In support of this view, he cites an impressive list of leading economic indicators suggesting that the two-quarter long V-shaped recovery will turn south. Just a few of the indicators that have already peaked include the leading economic indicators of the Economic Cycle Research Institute and the Conference Board, the orders/inventory ratio of the Institute for Supply Management, and mortgage purchase applications.

"One of our primary themes has been deflation," at least in part because of price trends, extreme low interest rates, and declining real income excluding government transfers. This fits into Rosenberg's view that current economic problems are more structural than cyclical in nature.

Given the structural problems with the economy, the next recession is coming soon, rather than years away, and it will lead to "pernicious deflation", in Rosenberg's view. With so few policy options left, healso  thinks that to counter these pernicious effects the Fed will be forced to engage in quantitative easing again and expand its balance sheet even more.

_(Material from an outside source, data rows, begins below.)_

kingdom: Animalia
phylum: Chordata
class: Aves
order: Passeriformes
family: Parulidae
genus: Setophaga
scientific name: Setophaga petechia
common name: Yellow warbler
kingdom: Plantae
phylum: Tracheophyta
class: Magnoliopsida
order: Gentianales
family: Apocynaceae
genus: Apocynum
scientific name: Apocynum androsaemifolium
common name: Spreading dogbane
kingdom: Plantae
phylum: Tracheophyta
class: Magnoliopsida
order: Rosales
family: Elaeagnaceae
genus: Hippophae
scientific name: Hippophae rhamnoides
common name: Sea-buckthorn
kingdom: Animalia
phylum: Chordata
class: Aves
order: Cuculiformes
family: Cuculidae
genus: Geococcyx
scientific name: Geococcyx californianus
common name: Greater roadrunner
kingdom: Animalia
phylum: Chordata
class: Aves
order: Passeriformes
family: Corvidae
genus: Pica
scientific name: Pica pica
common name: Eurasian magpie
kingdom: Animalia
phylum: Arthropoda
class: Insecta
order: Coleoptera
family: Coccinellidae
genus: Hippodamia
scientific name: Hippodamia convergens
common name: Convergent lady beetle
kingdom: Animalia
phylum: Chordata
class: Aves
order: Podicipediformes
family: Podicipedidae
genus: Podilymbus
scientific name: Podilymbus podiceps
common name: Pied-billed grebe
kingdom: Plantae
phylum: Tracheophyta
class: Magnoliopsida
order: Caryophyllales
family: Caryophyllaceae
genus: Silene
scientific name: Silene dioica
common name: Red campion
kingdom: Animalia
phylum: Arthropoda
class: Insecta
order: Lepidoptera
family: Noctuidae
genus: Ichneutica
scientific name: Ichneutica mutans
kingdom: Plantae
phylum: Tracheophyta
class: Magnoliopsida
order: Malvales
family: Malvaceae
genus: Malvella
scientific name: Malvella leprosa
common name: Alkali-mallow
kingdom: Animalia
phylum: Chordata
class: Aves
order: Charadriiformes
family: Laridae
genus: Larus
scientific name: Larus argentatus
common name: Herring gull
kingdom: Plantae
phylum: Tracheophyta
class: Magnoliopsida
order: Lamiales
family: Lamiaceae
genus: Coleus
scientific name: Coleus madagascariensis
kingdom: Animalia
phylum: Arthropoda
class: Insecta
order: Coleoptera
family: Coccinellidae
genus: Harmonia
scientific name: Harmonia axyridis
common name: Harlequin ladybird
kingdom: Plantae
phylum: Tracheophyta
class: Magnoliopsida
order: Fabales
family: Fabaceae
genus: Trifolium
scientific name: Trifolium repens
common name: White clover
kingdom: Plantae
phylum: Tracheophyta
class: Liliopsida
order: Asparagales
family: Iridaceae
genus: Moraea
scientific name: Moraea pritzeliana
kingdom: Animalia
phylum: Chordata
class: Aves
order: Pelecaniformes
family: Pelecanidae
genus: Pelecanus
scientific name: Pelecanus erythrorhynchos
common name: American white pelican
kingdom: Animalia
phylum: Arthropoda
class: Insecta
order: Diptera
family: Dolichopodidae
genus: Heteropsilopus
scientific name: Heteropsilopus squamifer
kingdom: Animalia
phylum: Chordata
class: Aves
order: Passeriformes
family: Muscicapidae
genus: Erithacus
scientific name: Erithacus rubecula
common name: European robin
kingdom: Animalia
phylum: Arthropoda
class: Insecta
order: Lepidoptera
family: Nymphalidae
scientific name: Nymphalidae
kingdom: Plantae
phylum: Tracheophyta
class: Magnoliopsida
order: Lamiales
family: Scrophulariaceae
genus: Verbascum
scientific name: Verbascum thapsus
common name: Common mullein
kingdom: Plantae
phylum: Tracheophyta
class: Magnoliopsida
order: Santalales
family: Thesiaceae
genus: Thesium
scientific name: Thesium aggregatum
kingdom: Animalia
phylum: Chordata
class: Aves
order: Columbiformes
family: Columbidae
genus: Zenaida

As Rosenberg said in the interview "that's why gold is going to be making new all time highs." Despite this long term view, in the near term he advised caution because gold has become "a very crowded trade; better pricing points likely lie ahead."  It is no wonder that he is bullish on gold in the longer term, given that he says (not surprisingly) that "critical issues at the sovereign level" and "a crisis in confidence" are the root of the troubles in the financial markets.